• TEXTO EXTRAÍDO
++++++
A Corregedoria da Polícia Militar de São Paulo investiga o tenente-coronel José Henrique Martins Flores, suspeito de estar envolvido em um esquema que fornecia segurança a empresários ligados ao Primeiro Comando da Capital (PCC). A investigação foi iniciada após a descoberta de uma nota fiscal que justificava pagamentos a policiais militares para proteção de empresários investigados. A operação, realizada na última quarta-feira, resultou em buscas e no afastamento do sigilo de empresas associadas ao oficial.
A Operação Kratos identificou também a participação de outros policiais que, juntamente com o capitão Alexandre Paulino da Silveira, foram presos por supostamente facilitar a segurança de diretores da empresa de ônibus Transwolff. Este contrato foi cancelado pela Prefeitura de São Paulo devido a alegações de lavagem de dinheiro e relações com o PCC. A investigação ressalta que mesmo com as empresas registradas em nome de familiares, a responsabilidade do tenente-coronel permanece intacta, evidenciando o uso de ‘laranjas’ para ocultar sua real atuação empresarial.
As ações da Corregedoria incluem o pedido de afastamento do sigilo fiscal e telemático das empresas do Grupo AM-3, além de buscas em endereços relacionados ao tenente-coronel. O comandante da Corregedoria destacou que a continuidade da prestação de serviços à Transwolff, mesmo após a deflagração de operações anteriores, demonstra a persistência do esquema. A situação levanta preocupações sobre a integridade da Polícia Militar e sua relação com o crime organizado, além de implicações legais significativas para os envolvidos.
++++++
• LINHAS FORNECIDAS
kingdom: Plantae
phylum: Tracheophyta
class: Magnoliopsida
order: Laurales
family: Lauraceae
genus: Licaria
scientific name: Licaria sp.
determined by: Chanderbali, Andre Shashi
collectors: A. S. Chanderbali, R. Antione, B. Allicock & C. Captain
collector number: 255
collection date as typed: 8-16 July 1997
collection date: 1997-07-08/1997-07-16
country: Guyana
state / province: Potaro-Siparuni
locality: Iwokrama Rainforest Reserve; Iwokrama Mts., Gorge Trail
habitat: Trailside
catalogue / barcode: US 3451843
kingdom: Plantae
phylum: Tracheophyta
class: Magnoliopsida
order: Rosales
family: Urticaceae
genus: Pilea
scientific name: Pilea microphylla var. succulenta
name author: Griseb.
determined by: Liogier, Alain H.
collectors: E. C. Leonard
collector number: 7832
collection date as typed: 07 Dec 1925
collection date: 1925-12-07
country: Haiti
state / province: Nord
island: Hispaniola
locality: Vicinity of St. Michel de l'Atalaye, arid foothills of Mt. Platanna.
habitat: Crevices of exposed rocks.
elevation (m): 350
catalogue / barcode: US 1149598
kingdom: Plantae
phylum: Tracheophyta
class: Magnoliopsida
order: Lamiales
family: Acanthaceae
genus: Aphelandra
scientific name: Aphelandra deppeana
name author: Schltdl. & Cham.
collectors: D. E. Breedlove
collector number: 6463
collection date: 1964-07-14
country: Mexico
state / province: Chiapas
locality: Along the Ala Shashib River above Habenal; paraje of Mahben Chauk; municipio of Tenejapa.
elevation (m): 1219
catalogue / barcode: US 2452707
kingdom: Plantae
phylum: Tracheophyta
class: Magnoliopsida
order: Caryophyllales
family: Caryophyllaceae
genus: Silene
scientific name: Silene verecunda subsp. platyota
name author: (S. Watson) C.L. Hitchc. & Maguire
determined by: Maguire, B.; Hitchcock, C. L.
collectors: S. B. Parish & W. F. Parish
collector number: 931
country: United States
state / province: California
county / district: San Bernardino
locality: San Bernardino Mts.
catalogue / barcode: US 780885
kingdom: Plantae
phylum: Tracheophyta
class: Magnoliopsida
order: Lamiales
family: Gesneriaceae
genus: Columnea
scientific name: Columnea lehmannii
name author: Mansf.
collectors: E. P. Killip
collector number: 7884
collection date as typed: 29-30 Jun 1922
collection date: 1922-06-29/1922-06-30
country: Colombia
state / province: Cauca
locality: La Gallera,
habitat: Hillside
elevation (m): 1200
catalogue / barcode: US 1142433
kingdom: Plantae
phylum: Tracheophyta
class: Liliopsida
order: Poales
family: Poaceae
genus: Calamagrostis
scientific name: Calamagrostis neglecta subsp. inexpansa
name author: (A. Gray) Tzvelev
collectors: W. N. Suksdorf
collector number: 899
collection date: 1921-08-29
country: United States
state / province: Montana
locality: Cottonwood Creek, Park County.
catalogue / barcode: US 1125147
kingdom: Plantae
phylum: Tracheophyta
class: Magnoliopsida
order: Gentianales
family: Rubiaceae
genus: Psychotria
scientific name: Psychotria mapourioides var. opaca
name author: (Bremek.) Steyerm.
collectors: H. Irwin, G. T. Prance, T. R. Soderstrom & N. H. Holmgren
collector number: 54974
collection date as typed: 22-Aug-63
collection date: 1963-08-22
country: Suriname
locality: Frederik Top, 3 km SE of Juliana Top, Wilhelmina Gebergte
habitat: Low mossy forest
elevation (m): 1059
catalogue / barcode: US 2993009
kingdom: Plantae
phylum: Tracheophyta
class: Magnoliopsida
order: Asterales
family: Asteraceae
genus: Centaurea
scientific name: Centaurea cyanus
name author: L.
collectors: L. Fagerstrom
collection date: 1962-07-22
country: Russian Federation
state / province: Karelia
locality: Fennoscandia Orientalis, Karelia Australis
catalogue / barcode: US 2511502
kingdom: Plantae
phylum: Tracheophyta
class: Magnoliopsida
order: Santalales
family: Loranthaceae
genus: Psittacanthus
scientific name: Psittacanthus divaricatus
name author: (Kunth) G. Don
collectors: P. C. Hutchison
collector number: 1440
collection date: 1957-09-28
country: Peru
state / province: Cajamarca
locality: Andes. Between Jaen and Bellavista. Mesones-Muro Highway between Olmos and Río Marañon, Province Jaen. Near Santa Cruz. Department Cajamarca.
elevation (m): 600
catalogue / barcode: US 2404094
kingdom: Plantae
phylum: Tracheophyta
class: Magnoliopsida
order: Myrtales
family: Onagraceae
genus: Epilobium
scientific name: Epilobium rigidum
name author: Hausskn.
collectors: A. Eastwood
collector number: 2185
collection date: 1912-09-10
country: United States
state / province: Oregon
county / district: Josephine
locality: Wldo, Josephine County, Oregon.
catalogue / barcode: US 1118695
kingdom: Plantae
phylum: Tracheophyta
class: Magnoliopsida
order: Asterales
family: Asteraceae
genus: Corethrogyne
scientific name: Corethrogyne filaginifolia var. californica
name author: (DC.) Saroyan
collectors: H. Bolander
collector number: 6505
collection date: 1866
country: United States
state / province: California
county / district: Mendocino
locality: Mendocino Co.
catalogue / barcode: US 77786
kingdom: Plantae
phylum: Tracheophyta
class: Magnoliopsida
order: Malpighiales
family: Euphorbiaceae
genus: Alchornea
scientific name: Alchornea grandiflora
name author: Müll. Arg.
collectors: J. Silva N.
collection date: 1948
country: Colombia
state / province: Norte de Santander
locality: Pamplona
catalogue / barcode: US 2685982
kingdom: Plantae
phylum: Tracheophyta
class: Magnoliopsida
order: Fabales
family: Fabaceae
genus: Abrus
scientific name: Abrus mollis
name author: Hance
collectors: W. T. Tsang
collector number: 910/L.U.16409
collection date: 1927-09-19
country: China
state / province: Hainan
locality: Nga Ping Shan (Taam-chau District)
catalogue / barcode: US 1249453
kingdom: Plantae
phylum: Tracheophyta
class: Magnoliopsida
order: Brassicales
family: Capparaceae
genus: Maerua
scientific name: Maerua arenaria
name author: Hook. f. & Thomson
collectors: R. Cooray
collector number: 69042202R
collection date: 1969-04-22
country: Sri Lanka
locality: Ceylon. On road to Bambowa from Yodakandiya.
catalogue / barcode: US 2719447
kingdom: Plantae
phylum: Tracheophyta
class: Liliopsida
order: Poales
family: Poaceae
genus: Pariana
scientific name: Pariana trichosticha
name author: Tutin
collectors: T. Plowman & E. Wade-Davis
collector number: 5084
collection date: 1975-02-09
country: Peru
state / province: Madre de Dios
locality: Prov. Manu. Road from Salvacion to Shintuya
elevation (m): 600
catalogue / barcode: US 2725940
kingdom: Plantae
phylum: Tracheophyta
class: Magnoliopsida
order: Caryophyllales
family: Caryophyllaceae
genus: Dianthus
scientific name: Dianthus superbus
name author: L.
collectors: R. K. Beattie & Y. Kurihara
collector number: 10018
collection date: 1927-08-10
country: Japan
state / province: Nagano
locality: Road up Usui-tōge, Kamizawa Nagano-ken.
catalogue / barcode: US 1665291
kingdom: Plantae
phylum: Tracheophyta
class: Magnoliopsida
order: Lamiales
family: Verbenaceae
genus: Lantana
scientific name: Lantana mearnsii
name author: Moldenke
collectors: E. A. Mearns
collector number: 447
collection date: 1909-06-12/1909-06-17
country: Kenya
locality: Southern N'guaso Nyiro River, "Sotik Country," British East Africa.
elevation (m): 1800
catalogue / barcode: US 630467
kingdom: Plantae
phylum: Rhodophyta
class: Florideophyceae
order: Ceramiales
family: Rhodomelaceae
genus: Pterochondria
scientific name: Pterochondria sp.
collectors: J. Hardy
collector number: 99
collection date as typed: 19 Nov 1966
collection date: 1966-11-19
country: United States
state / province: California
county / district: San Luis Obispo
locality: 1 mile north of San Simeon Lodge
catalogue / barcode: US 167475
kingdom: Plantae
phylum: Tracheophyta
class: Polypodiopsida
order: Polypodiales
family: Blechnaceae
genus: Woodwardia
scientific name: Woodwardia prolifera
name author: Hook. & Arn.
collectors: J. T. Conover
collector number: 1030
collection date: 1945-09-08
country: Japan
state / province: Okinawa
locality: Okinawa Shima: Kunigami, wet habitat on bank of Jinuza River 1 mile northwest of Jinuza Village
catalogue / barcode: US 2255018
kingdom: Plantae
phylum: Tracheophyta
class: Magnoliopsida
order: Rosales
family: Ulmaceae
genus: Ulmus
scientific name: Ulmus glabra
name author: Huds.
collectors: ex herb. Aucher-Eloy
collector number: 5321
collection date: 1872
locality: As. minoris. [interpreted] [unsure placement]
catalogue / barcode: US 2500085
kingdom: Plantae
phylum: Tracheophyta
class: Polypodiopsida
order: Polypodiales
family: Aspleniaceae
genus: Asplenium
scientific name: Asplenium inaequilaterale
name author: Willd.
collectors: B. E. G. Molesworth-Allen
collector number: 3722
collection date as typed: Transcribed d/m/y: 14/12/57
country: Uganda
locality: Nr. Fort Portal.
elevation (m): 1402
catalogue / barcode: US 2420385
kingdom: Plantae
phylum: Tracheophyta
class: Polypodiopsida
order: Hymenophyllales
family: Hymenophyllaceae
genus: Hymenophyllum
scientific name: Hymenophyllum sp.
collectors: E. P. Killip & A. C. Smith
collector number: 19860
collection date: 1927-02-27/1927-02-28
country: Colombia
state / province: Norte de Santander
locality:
++++++
Edite o trecho do texto sobre a investigação da Corregedoria entre "A Operação Kratos" e "real atuação empresarial.", inclusive, trocando "Prefeitura de São Paulo" por "administração municipal".

A Operação Kratos identificou também a participação de outros policiais que, juntamente com o capitão Alexandre Paulino da Silveira, foram presos por supostamente facilitar a segurança de diretores da empresa de ônibus Transwolff. Este contrato foi cancelado pela administração municipal devido a alegações de lavagem de dinheiro e relações com o PCC. A investigação ressalta que mesmo com as empresas registradas em nome de familiares, a responsabilidade do tenente-coronel permanece intacta, evidenciando o uso de ‘laranjas’ para ocultar sua real atuação empresarial.